▶ PROBLEM: Make an exact copy of all the data, pictures excluded.

Saved data entries:
=== Begin Enclosure ===

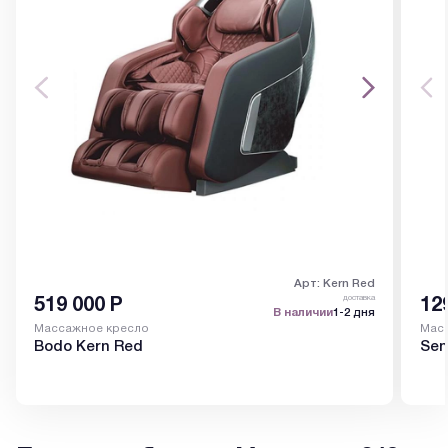
Арт: Kern Red
доставка
519 000
Р
12
В наличии
1-2 дня
Массажное кресло
Мас
Bodo Kern Red
Sen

=== End Enclosure ===

▶ WRITTEN SOLUTION:
Арт: Kern Red
доставка
519 000
Р
12
В наличии
1-2 дня
Массажное кресло
Мас
Bodo Kern Red
Sen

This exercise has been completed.